Incompetence or Indifference? The Continuing Story of the Clinton Emails


The Hillary Clinton email scandal continues, as more and more questions are raised about her handling ….

Oh, let’s get serious. No one who’s paying attention at this point can seriously think there hasn’t been some major skullduggery, jiggery-pokery, mopery, dopery, misfeasance, malfeasance, nonfeasance and straight-up downright criminality with the Clinton email server. The game now is watching the Clintons quibble about the meaning of “is” until they finally manipulate everyone into submission through pure boredom.

One of those running theatrical events is Hillary’s assertion that

"I did not email any classified material to anyone on my email," Clinton told a massive gathering of story-hungry reporters during a March 10 press conference at the United Nations headquarters in New York, shortly after the existence of her private email server was uncovered.

"There is no classified material," she said then, "so I’m certainly well-aware of the classification requirements and did not send classified material."

The emphasis is mine, and one would certainly hope that she is well-aware of the classification requirements, as she, as secretary of State, was the senior classification officer for the Department of State.

Of course, now her story is:

I am confident that I never sent nor received any information that was classified at the time it was sent and received.

The New York Times, in the most recent edit of their article on the potential criminal investigation for mishandling classified information, put Clinton’s defense this way:

It is not clear if any of the information in the emails was marked as classified by the State Department when Mrs. Clinton sent or received them.

The Times goes on to say:

In the course of the email review, State Department officials determined that some information in the messages should be retroactively classified. In the 3,000 pages that were released, for example, portions of two dozen emails were redacted because they were upgraded to “classified status.” But none of those were marked as classified at the time Mrs. Clinton handled them.

The thing is, I – like most everyone else in the intelligence community – have dealt with and even written classified documents, and pretty well the first rule you learn is that when you’re writing a document it’s your responsibility to see that it’s properly classified. Especially when you’re a classification officer under Executive Order 13526 that defines the classification system. (See Section 1.3)

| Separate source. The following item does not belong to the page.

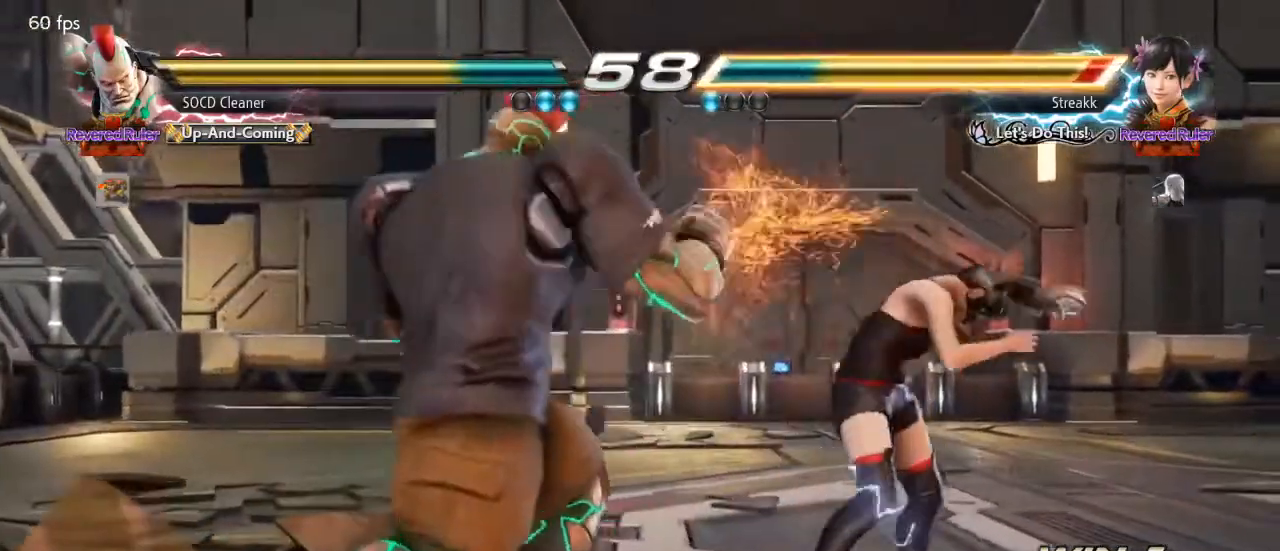
{"buttons": ["DPAD_LEFT"], "events": [[33, "DPAD_DOWN", "up"], [133, "DPAD_LEFT", "up"], [167, "DPAD_LEFT", "down"], [200, "DPAD_DOWN", "down"], [200, "SQUARE", "down"], [333, "DPAD_DOWN", "up"], [367, "SQUARE", "up"]]}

Now, it’s not impossible that something will be reclassified upward after it’s first written. This especially shows up because of something called the “aggregation problem” – pieces of data that are, say, classified CONFIDENTIAL on their own may become SECRET if they’re together. I wrote about classification at length in one of the pieces on Ed Snowden, so I won’t repeat it here. Basically, though, you’ve heard people talk about the need to protect “sources and methods.” The point of aggregation is that a document talking about “sources” may not be super sensitive: pretty much everyone knows that the intelligence services listen to radio traffic. And pretty much everyone knows that NSA is good at decrypting encrypted traffic. But when you combine the two to say that Elbonian cellular radio calls are being intercepted and that you can decipher the Elbonian’s cellular traffic, then that gets pretty sensitive.